*** Supplied entries ***
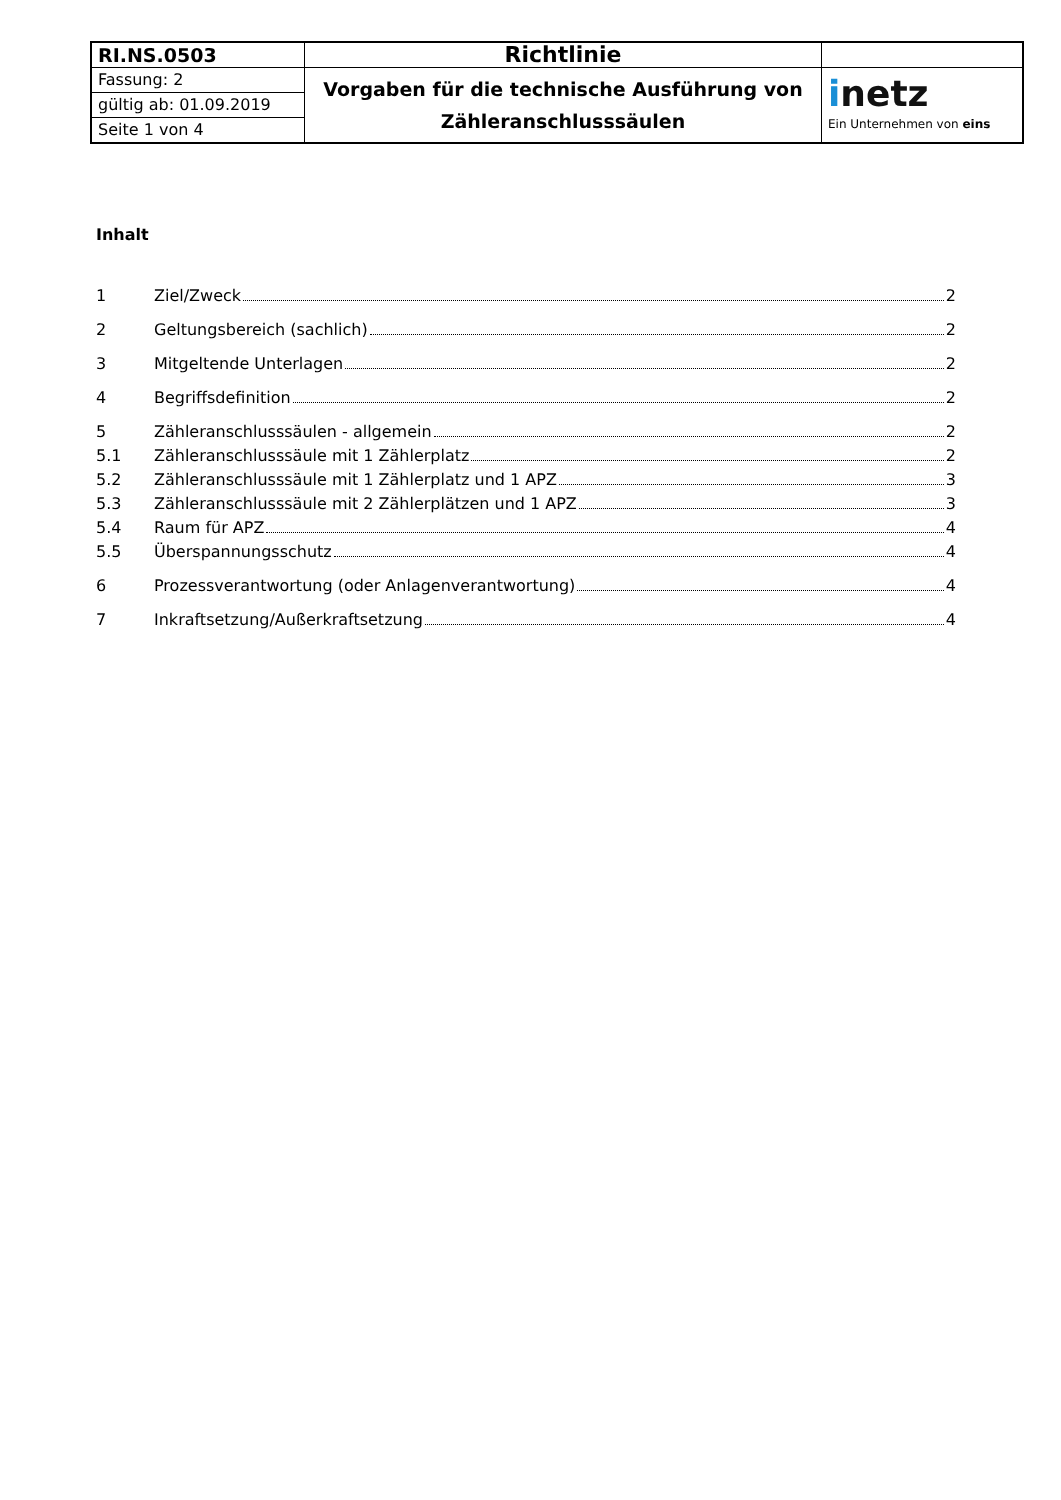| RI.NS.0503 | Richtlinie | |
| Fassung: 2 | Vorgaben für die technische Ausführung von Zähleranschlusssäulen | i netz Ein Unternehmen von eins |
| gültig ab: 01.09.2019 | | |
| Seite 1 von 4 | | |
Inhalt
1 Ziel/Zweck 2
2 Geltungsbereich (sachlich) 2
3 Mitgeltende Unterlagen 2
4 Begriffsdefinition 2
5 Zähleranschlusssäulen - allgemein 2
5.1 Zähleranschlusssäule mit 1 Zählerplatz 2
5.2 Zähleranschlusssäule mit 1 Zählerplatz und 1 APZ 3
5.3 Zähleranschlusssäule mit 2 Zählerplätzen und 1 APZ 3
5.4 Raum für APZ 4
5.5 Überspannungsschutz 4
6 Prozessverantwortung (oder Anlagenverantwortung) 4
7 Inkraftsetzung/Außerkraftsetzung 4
***
*** Supplied entries ***
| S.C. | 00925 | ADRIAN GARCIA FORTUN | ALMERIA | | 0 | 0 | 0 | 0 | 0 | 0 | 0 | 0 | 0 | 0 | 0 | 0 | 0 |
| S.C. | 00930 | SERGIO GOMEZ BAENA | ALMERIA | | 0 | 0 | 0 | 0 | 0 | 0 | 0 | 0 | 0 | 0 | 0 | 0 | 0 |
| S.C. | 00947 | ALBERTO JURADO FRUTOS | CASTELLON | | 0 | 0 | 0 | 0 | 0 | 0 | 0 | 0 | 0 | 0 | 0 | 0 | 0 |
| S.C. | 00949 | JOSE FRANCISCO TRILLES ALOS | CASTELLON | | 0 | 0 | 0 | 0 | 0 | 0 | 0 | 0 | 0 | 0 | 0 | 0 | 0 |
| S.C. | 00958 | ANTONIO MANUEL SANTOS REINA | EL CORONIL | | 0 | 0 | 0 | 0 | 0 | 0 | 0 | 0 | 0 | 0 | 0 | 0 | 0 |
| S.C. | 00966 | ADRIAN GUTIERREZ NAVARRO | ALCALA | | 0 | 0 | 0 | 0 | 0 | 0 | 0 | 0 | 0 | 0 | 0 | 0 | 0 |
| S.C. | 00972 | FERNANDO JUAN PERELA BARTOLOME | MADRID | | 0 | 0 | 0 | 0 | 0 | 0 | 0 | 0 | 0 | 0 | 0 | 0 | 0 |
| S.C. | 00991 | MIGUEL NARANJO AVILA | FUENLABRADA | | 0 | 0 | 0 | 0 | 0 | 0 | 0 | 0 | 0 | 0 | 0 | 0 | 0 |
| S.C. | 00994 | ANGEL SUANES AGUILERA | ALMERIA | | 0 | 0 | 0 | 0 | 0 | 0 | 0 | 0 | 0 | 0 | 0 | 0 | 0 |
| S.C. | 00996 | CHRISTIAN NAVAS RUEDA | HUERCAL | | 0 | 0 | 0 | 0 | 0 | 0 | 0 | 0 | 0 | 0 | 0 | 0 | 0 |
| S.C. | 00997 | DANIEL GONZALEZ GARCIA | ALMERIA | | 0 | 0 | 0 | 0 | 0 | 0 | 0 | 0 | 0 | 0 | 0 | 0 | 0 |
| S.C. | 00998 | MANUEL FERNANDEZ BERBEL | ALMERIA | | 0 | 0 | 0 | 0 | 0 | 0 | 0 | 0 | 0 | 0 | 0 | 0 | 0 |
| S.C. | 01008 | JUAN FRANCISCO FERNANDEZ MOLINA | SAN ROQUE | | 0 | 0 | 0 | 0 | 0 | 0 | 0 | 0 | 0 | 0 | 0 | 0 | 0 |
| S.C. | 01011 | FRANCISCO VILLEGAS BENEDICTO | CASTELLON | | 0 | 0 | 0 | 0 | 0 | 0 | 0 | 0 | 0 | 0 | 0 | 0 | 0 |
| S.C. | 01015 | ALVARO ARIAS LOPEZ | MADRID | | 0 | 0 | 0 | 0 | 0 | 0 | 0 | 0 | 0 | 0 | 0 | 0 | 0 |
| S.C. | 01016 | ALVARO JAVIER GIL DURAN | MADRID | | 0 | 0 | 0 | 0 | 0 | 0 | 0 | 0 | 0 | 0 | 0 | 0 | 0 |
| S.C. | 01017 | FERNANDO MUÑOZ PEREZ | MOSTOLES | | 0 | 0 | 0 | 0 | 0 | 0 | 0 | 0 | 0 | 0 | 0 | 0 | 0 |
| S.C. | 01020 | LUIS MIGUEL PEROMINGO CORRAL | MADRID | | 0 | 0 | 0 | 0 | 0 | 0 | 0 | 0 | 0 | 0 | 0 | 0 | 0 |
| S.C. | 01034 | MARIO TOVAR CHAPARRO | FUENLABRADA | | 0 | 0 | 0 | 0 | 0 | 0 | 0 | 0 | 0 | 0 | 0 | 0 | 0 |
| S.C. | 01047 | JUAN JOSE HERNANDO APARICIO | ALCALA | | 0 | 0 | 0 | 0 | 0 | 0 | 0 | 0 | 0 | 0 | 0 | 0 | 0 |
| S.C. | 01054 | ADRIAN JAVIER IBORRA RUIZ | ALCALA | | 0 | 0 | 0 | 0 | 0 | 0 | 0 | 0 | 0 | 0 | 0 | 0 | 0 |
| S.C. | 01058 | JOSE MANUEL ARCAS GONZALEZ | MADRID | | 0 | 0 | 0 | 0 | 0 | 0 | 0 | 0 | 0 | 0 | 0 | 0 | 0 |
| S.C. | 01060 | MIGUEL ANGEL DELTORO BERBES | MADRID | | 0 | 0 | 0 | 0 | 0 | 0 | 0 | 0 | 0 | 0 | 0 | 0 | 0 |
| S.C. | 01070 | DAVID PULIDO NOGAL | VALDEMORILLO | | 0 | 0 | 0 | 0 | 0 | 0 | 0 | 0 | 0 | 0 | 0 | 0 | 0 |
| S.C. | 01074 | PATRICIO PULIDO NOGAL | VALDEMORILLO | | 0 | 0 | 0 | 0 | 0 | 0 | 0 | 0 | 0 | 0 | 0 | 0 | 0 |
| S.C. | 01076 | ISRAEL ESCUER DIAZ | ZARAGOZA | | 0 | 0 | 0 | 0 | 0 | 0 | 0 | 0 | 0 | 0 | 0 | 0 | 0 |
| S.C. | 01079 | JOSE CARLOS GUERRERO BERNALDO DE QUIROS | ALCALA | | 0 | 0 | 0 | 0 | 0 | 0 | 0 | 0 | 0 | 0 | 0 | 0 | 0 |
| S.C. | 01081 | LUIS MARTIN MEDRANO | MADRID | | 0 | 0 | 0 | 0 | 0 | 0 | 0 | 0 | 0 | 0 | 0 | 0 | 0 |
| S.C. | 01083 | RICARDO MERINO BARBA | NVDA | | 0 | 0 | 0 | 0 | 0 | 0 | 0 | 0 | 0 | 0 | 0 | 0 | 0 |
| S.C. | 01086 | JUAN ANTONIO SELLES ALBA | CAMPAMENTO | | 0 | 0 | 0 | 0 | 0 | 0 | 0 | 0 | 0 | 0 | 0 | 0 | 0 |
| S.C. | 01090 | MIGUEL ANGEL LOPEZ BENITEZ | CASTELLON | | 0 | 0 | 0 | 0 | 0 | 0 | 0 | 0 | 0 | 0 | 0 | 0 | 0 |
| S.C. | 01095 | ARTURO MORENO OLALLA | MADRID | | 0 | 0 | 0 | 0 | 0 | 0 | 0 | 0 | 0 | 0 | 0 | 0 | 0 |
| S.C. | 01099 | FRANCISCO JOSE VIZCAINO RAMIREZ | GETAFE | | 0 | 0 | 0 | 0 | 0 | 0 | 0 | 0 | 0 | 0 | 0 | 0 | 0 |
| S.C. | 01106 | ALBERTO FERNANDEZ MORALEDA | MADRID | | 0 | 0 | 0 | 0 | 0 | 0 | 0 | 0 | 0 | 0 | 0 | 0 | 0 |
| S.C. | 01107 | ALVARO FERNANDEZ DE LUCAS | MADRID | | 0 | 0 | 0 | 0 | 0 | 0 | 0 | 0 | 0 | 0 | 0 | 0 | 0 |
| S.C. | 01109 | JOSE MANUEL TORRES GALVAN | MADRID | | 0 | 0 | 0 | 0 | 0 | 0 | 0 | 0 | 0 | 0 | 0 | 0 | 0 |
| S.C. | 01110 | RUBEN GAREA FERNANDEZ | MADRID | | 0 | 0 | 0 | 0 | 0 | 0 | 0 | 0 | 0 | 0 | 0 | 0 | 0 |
***
*** Supplied entries ***
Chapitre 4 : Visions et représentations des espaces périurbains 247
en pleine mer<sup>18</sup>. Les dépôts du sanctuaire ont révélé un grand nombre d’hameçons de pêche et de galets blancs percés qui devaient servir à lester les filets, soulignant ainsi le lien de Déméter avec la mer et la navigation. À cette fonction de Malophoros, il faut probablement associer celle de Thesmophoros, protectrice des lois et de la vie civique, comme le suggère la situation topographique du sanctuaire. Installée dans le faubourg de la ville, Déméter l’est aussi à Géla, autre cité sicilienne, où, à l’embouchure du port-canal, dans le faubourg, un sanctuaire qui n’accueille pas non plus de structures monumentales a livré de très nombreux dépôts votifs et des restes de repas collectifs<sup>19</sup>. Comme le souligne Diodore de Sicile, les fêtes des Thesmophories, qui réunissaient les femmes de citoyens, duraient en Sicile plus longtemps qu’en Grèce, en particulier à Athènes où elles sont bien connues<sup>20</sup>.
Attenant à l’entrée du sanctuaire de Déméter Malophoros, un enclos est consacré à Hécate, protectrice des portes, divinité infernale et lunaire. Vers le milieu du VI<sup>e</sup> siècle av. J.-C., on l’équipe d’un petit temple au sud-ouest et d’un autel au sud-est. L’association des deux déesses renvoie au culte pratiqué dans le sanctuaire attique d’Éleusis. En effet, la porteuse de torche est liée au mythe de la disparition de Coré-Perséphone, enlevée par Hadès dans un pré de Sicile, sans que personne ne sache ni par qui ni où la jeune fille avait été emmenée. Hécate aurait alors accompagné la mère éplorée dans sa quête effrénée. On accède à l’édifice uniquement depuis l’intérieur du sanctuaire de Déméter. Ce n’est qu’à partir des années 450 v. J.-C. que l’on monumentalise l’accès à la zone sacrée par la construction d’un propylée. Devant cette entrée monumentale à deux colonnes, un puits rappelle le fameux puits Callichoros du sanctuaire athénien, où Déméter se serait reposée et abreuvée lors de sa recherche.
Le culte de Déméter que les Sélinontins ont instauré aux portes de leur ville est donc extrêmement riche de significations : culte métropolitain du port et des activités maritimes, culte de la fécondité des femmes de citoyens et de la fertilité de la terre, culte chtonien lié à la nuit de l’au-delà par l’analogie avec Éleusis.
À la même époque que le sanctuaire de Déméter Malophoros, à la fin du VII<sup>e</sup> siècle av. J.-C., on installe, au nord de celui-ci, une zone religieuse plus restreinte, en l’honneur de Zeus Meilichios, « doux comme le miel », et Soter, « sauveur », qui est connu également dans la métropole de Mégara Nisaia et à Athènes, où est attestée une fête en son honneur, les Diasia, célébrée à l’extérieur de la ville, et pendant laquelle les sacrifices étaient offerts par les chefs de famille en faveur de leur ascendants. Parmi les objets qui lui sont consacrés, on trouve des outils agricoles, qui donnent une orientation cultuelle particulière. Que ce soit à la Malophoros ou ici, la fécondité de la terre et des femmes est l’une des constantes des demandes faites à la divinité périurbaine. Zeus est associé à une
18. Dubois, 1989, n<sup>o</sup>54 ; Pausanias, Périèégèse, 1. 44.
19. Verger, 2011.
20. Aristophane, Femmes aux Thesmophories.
***
> **Instruction**: Starting at the line above that holds "S.C. | 01106" and ending at the line that holds "S.C. | 01110", transcribe each line exactly and include no other lines.

> **Answer**:
| S.C. | 01106 | ALBERTO FERNANDEZ MORALEDA | MADRID | | 0 | 0 | 0 | 0 | 0 | 0 | 0 | 0 | 0 | 0 | 0 | 0 | 0 |
| S.C. | 01107 | ALVARO FERNANDEZ DE LUCAS | MADRID | | 0 | 0 | 0 | 0 | 0 | 0 | 0 | 0 | 0 | 0 | 0 | 0 | 0 |
| S.C. | 01109 | JOSE MANUEL TORRES GALVAN | MADRID | | 0 | 0 | 0 | 0 | 0 | 0 | 0 | 0 | 0 | 0 | 0 | 0 | 0 |
| S.C. | 01110 | RUBEN GAREA FERNANDEZ | MADRID | | 0 | 0 | 0 | 0 | 0 | 0 | 0 | 0 | 0 | 0 | 0 | 0 | 0 |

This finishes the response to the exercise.